◆ THE DATA:
|---|

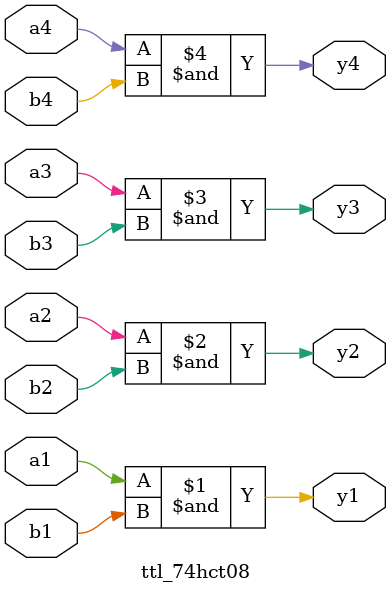
<source format=v>
module ttl_74hct08(
	input a1,
	input b1,
	output y1,
	input a2,
	input b2,
	output y2,
	input a3,
	input b3,
	output y3,
	input a4,
	input b4,
	output y4
);

assign #16 y1 = a1 & b1;
assign #16 y2 = a2 & b2;
assign #16 y3 = a3 & b3;
assign #16 y4 = a4 & b4;

endmodule

</source>
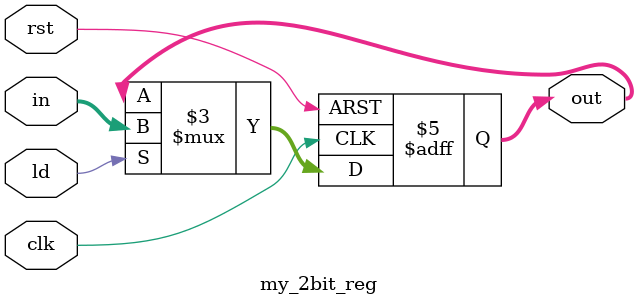
<source format=v>
module my_2bit_reg( in, clk, ld, rst, out);
	input clk, rst, ld;
	input [1:0] in;
	output [1:0] out;
	reg [1:0] out;
always @(posedge clk, posedge rst)
	if(rst)
		out = 2'b00;
	else if(ld)
		out = in;
endmodule

</source>
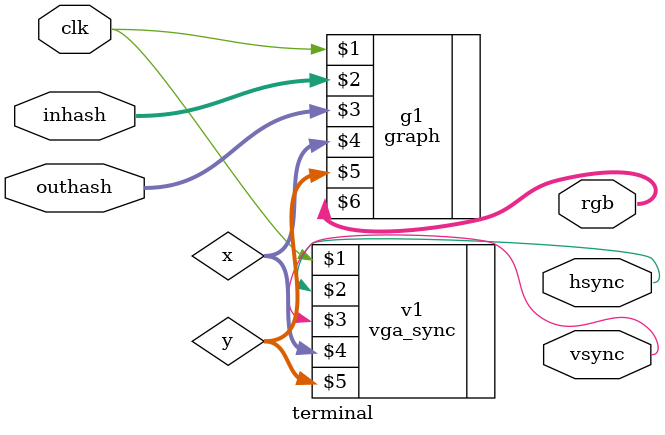
<source format=v>
`timescale 1ns / 1ps
module terminal(
	input wire clk,
	input wire [1023:0] inhash,
	input wire [255:0] outhash,
	output wire hsync, vsync,
	output wire [7:0] rgb

    );
	 
	
//	wire push;
	wire [10:0] x, y;
	
		
	vga_sync v1(clk, hsync, vsync, x, y); // 25MHZ
		
	graph g1(clk, inhash, outhash, x, y, rgb); // 100MHZ / 25MHZ

endmodule

</source>
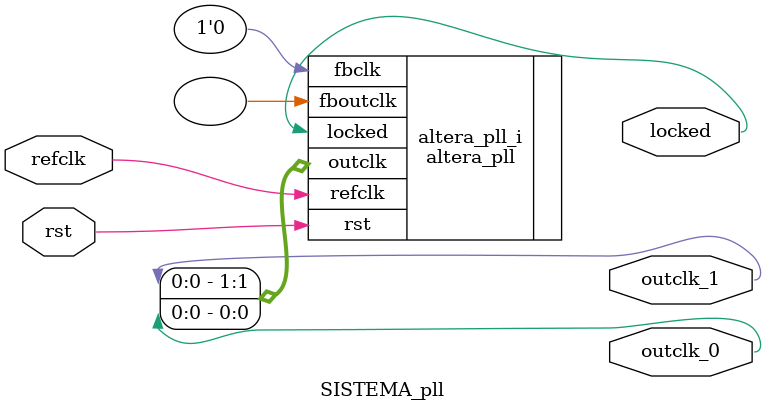
<source format=v>
`timescale 1ns/10ps
module  SISTEMA_pll(

	// interface 'refclk'
	input wire refclk,

	// interface 'reset'
	input wire rst,

	// interface 'outclk0'
	output wire outclk_0,

	// interface 'outclk1'
	output wire outclk_1,

	// interface 'locked'
	output wire locked
);

	altera_pll #(
		.fractional_vco_multiplier("false"),
		.reference_clock_frequency("50.0 MHz"),
		.operation_mode("direct"),
		.number_of_clocks(2),
		.output_clock_frequency0("50.000000 MHz"),
		.phase_shift0("-3750 ps"),
		.duty_cycle0(50),
		.output_clock_frequency1("50.000000 MHz"),
		.phase_shift1("0 ps"),
		.duty_cycle1(50),
		.output_clock_frequency2("0 MHz"),
		.phase_shift2("0 ps"),
		.duty_cycle2(50),
		.output_clock_frequency3("0 MHz"),
		.phase_shift3("0 ps"),
		.duty_cycle3(50),
		.output_clock_frequency4("0 MHz"),
		.phase_shift4("0 ps"),
		.duty_cycle4(50),
		.output_clock_frequency5("0 MHz"),
		.phase_shift5("0 ps"),
		.duty_cycle5(50),
		.output_clock_frequency6("0 MHz"),
		.phase_shift6("0 ps"),
		.duty_cycle6(50),
		.output_clock_frequency7("0 MHz"),
		.phase_shift7("0 ps"),
		.duty_cycle7(50),
		.output_clock_frequency8("0 MHz"),
		.phase_shift8("0 ps"),
		.duty_cycle8(50),
		.output_clock_frequency9("0 MHz"),
		.phase_shift9("0 ps"),
		.duty_cycle9(50),
		.output_clock_frequency10("0 MHz"),
		.phase_shift10("0 ps"),
		.duty_cycle10(50),
		.output_clock_frequency11("0 MHz"),
		.phase_shift11("0 ps"),
		.duty_cycle11(50),
		.output_clock_frequency12("0 MHz"),
		.phase_shift12("0 ps"),
		.duty_cycle12(50),
		.output_clock_frequency13("0 MHz"),
		.phase_shift13("0 ps"),
		.duty_cycle13(50),
		.output_clock_frequency14("0 MHz"),
		.phase_shift14("0 ps"),
		.duty_cycle14(50),
		.output_clock_frequency15("0 MHz"),
		.phase_shift15("0 ps"),
		.duty_cycle15(50),
		.output_clock_frequency16("0 MHz"),
		.phase_shift16("0 ps"),
		.duty_cycle16(50),
		.output_clock_frequency17("0 MHz"),
		.phase_shift17("0 ps"),
		.duty_cycle17(50),
		.pll_type("General"),
		.pll_subtype("General")
	) altera_pll_i (
		.rst	(rst),
		.outclk	({outclk_1, outclk_0}),
		.locked	(locked),
		.fboutclk	( ),
		.fbclk	(1'b0),
		.refclk	(refclk)
	);
endmodule


</source>
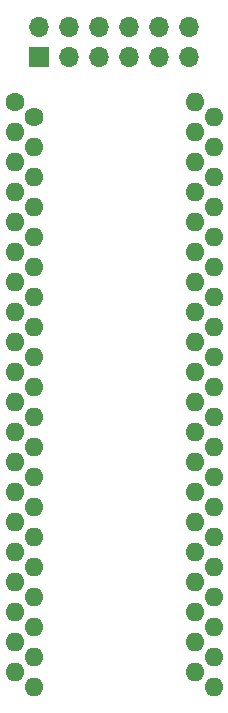
<source format=gts>
%TF.GenerationSoftware,KiCad,Pcbnew,(6.0.2)*%
%TF.CreationDate,2022-04-04T11:22:31-04:00*%
%TF.ProjectId,xum1541-via-adapter,78756d31-3534-4312-9d76-69612d616461,1*%
%TF.SameCoordinates,Original*%
%TF.FileFunction,Soldermask,Top*%
%TF.FilePolarity,Negative*%
%FSLAX46Y46*%
G04 Gerber Fmt 4.6, Leading zero omitted, Abs format (unit mm)*
G04 Created by KiCad (PCBNEW (6.0.2)) date 2022-04-04 11:22:31*
%MOMM*%
%LPD*%
G01*
G04 APERTURE LIST*
%ADD10C,1.600000*%
%ADD11O,1.600000X1.600000*%
%ADD12R,1.700000X1.700000*%
%ADD13O,1.700000X1.700000*%
G04 APERTURE END LIST*
D10*
X126725850Y-79830000D03*
X128313350Y-81100000D03*
D11*
X128313350Y-83640000D03*
X126725850Y-82370000D03*
X126725850Y-84910000D03*
X128313350Y-86180000D03*
X126725850Y-87450000D03*
X128313350Y-88720000D03*
X128313350Y-91260000D03*
X126725850Y-89990000D03*
X128313350Y-93800000D03*
X126725850Y-92530000D03*
X128313350Y-96340000D03*
X126725850Y-95070000D03*
X126725850Y-97610000D03*
X128313350Y-98880000D03*
X126725850Y-100150000D03*
X128313350Y-101420000D03*
X128313350Y-103960000D03*
X126725850Y-102690000D03*
X126725850Y-105230000D03*
X128313350Y-106500000D03*
X126725850Y-107770000D03*
X128313350Y-109040000D03*
X126725850Y-110310000D03*
X128313350Y-111580000D03*
X126725850Y-112850000D03*
X128313350Y-114120000D03*
X128313350Y-116660000D03*
X126725850Y-115390000D03*
X126725850Y-117930000D03*
X128313350Y-119200000D03*
X128313350Y-121740000D03*
X126725850Y-120470000D03*
X126725850Y-123010000D03*
X128313350Y-124280000D03*
X126725850Y-125550000D03*
X128313350Y-126820000D03*
X126725850Y-128090000D03*
X128313350Y-129360000D03*
X143553350Y-129360000D03*
X141965850Y-128090000D03*
X141965850Y-125550000D03*
X143553350Y-126820000D03*
X141965850Y-123010000D03*
X143553350Y-124280000D03*
X141965850Y-120470000D03*
X143553350Y-121740000D03*
X143553350Y-119200000D03*
X141965850Y-117930000D03*
X143553350Y-116660000D03*
X141965850Y-115390000D03*
X141965850Y-112850000D03*
X143553350Y-114120000D03*
X143553350Y-111580000D03*
X141965850Y-110310000D03*
X141965850Y-107770000D03*
X143553350Y-109040000D03*
X143553350Y-106500000D03*
X141965850Y-105230000D03*
X141965850Y-102690000D03*
X143553350Y-103960000D03*
X141965850Y-100150000D03*
X143553350Y-101420000D03*
X143553350Y-98880000D03*
X141965850Y-97610000D03*
X141965850Y-95070000D03*
X143553350Y-96340000D03*
X143553350Y-93800000D03*
X141965850Y-92530000D03*
X143553350Y-91260000D03*
X141965850Y-89990000D03*
X143553350Y-88720000D03*
X141965850Y-87450000D03*
X143553350Y-86180000D03*
X141965850Y-84910000D03*
X143553350Y-83640000D03*
X141965850Y-82370000D03*
X143553350Y-81100000D03*
X141965850Y-79830000D03*
D12*
X128789600Y-76020000D03*
D13*
X128789600Y-73480000D03*
X131329600Y-76020000D03*
X131329600Y-73480000D03*
X133869600Y-76020000D03*
X133869600Y-73480000D03*
X136409600Y-76020000D03*
X136409600Y-73480000D03*
X138949600Y-76020000D03*
X138949600Y-73480000D03*
X141489600Y-76020000D03*
X141489600Y-73480000D03*
M02*

</source>
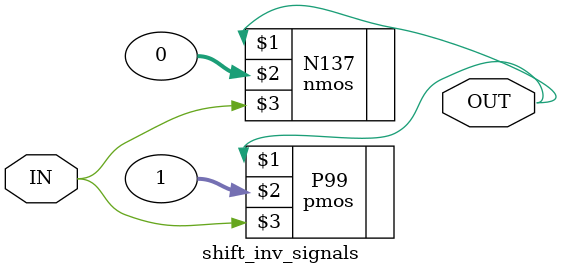
<source format=v>
`timescale 1ns / 1ns 

module shift_inv_signals ( OUT, IN );
output  OUT;

input  IN;


specify 
    specparam CDS_LIBNAME  = "ece555_projectlib";
    specparam CDS_CELLNAME = "shift_inv_signals";
    specparam CDS_VIEWNAME = "schematic";
endspecify

nmos N137 ( OUT, 0, IN);
pmos P99 ( OUT, 1, IN);

endmodule

</source>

|---|

◆ WHAT THE TASK ASKS: In the data above, count the lines where the word "vsync" appears; reply with the number only.

◆ SOLUTION TO THIS PROBLEM: 2